Я постарался сделать книгу максимально понятной и проиллюстрировать теоретические идеи многочисленными клиническими примерами. Тем не менее, я не отказался от зачастую сложных описаний тонких психологических отношений, особенно в том, что касается защитного процесса диссоциации. К сожалению, тема тела почти неисчерпаема, и я не мог подробно остановиться на некоторых темах, таких как сексуальность (для чего потребуется отдельная книга) или тело как объект искусства. Хотелось бы также посвятить отдельную главу значению крови. Надеюсь, однако, что в моей книге достаточно размышлений на эти темы.
Функции отщепленного тела
Тело встает на место жертвы насилия. Тело как контейнер
Жертвы травматизации совершенно беспомощны — они мячик для игры и вещь для агрессора, который может творить все что угодно (в том числе и с ними), поскольку у него есть власть. Основная цель диссоциации тела как следствия травмы — создать в своем теле «не-я», чтобы иметь объект, над которым жертва в свою очередь обретает власть, с которым она может обращаться по своему усмотрению в грандиозной идентификации с агрессором, подражании ему (ср. Hirsch 1996). Жертва становится властным агрессором, диссоциированное тело — жертвой. Артур Гольдшмидт (2007) говорит даже дважды: «С телом можно делать что угодно...» (С. 187) / «С телом можно было, напротив, делать что угодно» (С. 204). То же говорят и упрямые девочки-подростки о своем самоповреждающем поведении: «Это мое тело, и я могу делать с ним что хочу!» Это типичное высказывание и дало название книге. Или же они говорят: «Это мои руки, я делаю с ними что пожелаю и когда пожелаю!» — как это выразила пациентка Подволла (Podvoll 1969, С. 220). Многие отцы-насильники и агрессивные матери тоже говорят: «Это мой ребенок, и я могу делать с ним что захочу!» Беате-Теа была жертвой такого отца.

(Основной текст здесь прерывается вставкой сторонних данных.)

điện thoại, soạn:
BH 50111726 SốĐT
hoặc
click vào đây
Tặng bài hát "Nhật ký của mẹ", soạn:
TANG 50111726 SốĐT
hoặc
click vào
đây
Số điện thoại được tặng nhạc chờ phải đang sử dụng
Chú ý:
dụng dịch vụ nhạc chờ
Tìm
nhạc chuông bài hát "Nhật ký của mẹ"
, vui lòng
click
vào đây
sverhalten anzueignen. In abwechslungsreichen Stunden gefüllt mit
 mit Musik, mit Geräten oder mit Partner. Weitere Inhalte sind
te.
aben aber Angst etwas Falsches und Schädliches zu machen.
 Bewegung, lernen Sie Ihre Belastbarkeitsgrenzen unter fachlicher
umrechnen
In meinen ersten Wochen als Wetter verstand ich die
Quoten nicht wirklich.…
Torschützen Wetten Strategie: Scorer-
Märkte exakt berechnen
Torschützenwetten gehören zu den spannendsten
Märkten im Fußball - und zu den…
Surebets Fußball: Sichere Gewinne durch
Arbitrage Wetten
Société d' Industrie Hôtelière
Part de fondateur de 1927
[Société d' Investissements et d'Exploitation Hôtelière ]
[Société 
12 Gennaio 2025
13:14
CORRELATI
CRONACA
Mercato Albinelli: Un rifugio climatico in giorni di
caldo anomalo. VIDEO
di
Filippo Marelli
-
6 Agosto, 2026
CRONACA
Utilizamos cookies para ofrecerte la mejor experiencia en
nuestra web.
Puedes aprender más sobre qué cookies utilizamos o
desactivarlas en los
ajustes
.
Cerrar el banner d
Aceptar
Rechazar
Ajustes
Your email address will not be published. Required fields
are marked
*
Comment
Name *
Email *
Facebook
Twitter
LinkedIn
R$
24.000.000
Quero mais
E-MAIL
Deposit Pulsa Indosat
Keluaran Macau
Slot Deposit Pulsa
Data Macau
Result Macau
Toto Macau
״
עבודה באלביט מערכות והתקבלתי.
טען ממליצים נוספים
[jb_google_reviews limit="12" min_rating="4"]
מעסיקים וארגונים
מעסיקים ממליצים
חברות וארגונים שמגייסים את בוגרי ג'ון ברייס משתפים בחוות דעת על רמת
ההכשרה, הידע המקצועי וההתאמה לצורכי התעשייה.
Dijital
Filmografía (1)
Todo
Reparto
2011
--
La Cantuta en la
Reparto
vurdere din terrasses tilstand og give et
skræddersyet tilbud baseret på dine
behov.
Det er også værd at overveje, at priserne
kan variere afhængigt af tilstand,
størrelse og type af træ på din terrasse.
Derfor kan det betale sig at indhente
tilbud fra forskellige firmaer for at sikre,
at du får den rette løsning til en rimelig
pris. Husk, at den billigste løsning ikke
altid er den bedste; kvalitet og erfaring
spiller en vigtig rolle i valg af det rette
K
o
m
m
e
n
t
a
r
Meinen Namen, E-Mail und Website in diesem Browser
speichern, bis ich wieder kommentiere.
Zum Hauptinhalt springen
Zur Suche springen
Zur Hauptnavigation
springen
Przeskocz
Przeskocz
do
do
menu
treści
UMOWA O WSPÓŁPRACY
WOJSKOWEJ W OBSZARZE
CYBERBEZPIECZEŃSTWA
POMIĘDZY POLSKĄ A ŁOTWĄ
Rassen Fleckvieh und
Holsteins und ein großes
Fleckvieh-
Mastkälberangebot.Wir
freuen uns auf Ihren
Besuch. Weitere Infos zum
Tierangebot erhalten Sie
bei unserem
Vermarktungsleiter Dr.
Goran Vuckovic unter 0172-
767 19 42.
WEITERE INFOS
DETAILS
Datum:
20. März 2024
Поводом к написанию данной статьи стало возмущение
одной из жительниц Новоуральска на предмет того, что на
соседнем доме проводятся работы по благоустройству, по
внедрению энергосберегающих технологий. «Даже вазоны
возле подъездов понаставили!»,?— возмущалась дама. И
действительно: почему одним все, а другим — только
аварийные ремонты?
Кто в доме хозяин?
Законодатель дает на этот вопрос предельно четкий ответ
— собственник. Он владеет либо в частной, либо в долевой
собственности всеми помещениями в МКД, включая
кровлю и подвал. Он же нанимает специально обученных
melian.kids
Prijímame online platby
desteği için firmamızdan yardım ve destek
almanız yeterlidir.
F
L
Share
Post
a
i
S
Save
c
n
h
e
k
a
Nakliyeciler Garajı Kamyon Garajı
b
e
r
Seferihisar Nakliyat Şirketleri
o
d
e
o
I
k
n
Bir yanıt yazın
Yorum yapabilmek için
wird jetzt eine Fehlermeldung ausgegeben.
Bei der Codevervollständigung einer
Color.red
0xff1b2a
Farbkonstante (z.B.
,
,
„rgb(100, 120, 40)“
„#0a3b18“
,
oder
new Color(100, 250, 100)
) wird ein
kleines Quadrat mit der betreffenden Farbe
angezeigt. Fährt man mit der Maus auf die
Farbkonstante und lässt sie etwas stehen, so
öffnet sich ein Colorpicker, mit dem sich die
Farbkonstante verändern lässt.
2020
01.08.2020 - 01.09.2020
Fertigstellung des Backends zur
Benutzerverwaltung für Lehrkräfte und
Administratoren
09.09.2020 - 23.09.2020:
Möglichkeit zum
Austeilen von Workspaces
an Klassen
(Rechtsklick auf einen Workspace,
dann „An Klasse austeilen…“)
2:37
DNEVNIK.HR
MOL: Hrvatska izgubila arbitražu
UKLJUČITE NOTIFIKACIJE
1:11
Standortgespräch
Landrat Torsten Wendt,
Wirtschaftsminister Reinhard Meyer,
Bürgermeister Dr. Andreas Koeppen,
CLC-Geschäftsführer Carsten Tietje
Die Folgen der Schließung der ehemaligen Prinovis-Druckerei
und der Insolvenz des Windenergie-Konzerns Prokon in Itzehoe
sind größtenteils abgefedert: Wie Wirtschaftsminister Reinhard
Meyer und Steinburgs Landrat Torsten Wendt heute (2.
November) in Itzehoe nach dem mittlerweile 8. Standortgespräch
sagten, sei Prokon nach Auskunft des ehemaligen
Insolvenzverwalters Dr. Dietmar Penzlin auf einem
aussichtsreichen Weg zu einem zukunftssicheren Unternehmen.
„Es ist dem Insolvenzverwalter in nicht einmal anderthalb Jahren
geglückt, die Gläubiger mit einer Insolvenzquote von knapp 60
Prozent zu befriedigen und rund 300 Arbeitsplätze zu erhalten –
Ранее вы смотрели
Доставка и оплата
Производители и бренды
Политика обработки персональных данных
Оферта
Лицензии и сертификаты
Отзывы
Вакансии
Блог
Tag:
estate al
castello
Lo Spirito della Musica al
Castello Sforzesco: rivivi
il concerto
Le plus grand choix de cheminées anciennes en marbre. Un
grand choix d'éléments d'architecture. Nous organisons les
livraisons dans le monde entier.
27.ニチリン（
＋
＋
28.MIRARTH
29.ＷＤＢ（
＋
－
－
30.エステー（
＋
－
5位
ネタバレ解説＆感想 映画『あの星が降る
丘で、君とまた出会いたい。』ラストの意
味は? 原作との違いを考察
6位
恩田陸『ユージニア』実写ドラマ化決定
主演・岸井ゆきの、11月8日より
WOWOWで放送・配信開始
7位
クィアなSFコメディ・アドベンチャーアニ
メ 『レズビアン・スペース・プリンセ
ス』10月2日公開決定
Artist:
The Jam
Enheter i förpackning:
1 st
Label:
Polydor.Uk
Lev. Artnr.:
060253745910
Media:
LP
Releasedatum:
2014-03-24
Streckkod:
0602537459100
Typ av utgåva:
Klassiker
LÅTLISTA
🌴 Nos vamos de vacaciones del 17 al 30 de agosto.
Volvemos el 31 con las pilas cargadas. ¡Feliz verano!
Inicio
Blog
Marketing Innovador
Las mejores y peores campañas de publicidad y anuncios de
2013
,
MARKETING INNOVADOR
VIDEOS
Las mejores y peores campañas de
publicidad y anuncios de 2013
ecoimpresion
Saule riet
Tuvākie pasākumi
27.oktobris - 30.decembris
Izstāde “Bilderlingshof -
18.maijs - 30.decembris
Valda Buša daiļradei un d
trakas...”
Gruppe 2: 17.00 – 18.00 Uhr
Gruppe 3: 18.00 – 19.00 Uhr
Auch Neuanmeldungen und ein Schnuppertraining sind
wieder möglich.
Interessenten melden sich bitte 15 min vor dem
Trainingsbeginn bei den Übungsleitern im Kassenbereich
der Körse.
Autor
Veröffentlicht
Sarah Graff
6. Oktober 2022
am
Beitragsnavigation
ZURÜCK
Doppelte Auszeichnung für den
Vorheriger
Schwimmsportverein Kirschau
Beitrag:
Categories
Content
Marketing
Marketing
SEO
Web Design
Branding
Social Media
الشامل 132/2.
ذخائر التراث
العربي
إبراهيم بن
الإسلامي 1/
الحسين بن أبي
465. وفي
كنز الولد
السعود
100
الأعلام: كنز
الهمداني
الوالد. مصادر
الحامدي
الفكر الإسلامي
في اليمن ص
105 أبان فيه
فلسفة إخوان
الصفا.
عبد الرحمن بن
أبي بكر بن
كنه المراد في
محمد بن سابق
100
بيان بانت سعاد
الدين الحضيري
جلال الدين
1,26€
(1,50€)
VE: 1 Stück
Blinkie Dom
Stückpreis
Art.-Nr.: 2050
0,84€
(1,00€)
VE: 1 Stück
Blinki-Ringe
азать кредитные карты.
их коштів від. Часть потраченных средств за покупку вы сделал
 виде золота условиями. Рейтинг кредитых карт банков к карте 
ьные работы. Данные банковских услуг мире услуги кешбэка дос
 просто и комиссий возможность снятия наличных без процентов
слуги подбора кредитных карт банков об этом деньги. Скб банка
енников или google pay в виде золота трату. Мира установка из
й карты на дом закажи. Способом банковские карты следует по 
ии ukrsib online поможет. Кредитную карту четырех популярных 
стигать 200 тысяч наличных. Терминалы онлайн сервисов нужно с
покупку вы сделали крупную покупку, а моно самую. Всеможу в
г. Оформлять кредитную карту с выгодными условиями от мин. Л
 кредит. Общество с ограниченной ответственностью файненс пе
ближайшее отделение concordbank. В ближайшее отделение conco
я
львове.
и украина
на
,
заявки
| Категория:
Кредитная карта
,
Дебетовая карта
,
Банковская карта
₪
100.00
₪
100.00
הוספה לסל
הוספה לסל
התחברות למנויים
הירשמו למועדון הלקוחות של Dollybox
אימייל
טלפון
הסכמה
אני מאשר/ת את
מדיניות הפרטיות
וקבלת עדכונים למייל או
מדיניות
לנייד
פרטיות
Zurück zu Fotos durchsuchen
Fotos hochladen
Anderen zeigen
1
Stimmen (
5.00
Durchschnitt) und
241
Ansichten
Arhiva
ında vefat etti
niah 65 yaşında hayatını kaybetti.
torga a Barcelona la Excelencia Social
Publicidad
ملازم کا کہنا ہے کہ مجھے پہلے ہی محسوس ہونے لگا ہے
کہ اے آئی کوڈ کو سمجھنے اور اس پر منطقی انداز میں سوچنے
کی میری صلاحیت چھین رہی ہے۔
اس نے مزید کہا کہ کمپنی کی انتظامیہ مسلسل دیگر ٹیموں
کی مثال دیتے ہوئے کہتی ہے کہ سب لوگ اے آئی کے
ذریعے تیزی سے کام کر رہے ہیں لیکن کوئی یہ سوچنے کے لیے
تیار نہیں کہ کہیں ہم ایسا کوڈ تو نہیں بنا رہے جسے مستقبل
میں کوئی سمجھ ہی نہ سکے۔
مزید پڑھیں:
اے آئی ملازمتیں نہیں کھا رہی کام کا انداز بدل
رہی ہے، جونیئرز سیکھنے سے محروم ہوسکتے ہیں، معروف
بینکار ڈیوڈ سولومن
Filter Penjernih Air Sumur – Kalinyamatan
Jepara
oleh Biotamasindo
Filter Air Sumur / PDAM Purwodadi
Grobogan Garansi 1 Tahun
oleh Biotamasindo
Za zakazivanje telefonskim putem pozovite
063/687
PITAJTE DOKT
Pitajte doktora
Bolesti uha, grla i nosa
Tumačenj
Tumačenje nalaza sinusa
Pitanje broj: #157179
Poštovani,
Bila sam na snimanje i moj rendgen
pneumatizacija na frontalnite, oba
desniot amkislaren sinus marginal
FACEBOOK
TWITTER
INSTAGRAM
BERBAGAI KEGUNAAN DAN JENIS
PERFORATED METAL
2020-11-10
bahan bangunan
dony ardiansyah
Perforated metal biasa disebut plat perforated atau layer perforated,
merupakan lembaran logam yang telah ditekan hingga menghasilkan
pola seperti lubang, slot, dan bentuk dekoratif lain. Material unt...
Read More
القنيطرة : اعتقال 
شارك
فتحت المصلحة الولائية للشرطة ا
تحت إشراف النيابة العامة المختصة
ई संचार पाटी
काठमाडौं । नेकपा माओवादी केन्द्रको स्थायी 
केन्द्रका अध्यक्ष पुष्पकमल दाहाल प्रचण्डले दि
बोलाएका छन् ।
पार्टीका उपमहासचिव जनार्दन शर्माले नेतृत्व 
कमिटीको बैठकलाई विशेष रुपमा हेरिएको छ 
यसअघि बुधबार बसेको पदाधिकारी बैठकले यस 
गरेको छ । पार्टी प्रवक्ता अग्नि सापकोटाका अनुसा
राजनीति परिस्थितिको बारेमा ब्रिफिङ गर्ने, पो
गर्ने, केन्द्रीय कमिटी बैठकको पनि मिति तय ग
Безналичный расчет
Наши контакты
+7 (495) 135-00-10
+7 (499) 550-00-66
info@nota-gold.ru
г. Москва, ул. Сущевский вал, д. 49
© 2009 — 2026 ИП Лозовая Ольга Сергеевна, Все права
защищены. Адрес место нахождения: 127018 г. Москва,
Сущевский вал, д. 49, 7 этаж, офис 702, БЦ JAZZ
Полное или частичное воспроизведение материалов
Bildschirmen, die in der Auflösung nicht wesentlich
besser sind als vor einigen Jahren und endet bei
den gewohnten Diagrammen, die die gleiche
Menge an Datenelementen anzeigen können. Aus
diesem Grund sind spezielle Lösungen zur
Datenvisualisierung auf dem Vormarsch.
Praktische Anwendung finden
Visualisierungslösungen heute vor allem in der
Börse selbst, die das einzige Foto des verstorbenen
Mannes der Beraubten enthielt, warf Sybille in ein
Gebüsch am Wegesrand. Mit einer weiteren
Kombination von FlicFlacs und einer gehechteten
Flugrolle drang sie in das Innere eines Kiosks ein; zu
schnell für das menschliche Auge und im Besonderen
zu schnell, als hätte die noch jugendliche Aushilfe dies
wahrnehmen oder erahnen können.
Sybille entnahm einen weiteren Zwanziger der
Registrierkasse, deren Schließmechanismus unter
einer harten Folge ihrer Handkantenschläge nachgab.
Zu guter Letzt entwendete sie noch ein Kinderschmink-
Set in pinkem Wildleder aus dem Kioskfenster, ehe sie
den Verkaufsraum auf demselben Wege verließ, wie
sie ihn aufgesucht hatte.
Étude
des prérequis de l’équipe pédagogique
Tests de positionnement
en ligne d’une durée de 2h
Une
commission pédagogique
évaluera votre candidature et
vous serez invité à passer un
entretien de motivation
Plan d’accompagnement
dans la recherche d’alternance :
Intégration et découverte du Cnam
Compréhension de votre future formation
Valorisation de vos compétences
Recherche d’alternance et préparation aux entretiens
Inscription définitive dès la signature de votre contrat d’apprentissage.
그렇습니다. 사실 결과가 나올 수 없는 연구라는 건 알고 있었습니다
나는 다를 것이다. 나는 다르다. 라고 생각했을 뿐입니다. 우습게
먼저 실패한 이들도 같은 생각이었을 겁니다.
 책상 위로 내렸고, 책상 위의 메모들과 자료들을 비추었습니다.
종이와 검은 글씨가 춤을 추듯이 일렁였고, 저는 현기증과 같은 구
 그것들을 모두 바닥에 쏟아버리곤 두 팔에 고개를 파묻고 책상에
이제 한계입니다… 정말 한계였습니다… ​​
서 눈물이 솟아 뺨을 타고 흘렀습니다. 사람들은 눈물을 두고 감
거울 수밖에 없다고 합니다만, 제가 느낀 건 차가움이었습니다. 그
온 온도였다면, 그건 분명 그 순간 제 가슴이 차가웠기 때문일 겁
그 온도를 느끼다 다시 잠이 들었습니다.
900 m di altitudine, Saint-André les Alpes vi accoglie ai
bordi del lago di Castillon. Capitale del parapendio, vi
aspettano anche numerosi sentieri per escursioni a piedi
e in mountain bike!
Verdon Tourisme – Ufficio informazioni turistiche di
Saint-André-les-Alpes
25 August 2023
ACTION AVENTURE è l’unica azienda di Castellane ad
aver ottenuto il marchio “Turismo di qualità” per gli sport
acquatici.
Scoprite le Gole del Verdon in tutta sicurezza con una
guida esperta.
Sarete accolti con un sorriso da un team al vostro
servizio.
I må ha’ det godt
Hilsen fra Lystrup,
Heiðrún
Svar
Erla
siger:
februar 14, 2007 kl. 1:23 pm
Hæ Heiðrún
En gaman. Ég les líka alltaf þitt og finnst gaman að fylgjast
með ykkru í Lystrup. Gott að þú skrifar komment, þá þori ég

Представление Шенгольда (Shengold 1979) о вертикальной расщеплении частей «я», обособлении как попытки совладать с травмой (аналогия с теориями диссоциации Жане уже упоминалась) хорошо применима к диссоциации «я» и тела. В литературе тело обозначалось и как контейнер (Meltzer 1986; Bovensiepen 2002; Pollak 2009) и как «не-контейнер» (Gutwinski-Jeggle 1995). По этой модели тело становится сосудом, который вбирает в себя травматическое насилие, место, в котором травматический интроект вновь становится материальным, так сказать, экстернализируется в тело. Но если подумать о модели контейнера в категориях отношений, то оно обретает функции объекта. Оно словно тело того ребенка, ставшего когда-то жертвой насилия или агрессии, которое освобождает остальные части «я» от идентичности жертвы. Такое понимание встречалось у Плассмана (Plassmann 1989) в связи с искусственно вызванными заболеваниями. Подобно тому, как пациентка искусственно вызывает болезни, есть матери, которые вызывают искусственные, зачастую опасные для жизни болезни у своих детей, вполне сознательно: это замещающий синдром Мюнхгаузена, в динамике которого мать регулярно лжет (выступая Мюнхгаузеном), то есть нуждается в ребенке и его заболевании настолько, что боится раскрытия истинной причины его болезни. В абьюзивных семьях ребенок (или дети) зачастую становится тем, кому адресовано содержащееся в семье насилие, его своеобразным контейнером. Динамику девочек-подростков, склонных к самоповреждению, можно понять именно так: девочка производит обмен ролями «преступник-жертва», делая жертвой свое тело. Теперь она агрессор, а не жертва, она не беспомощна и не должна подчиняться, она может принимать решения и обретает власть, которой у нее нет в других ситуациях.
Тело как суррогат матери
Это происходит с каждым маленьким ребенком (по меньшей мере, в нашей культуре), который начинает воспринимать себя отдельно от матери и должен прийти к болезненному пониманию того, что утратил свое всевластие, которым иллюзорно обладал в слиянии с матерью, пока еще верил, что по собственной воле организует и контролирует материнское окружение. Разочарованный ввиду своей прогрессирующей способности к реалистичному восприятию и ментализации, ребенок создает у себя в фантазии суррогатный объект, над которым у него есть власть, который он может использовать как спутника, как утешение, в конце концов, как суррогат матери. Винникотт (Winnicott 1971) совершил гениальное открытие, выяснив значение знаменитого плюшевого мишки. Конечно, это может быть и другой объект — куколка или одеяло, в любом случае, объект этот мягкий, но это не сама вещь, а скорее фантазия, которая в ней воплощается. Винникот расширил эту идею и перенес ее на область игры вообще, а оттуда — на креативную деятельность человека вплоть до религии — все эти создания можно понимать как переходные объекты, которые помогают человеку выживать психологически. Переходный объект маленького ребенка помогает ему заснуть. Когда ему уже нельзя лежать рядом с матерью, чтобы безопасно совершить тяжелый переход от бодрствования ко сну, тогда по меньшей мере переходный объект должен выполнить эту функцию — для многих детей заснуть без медвежонка немыслимо.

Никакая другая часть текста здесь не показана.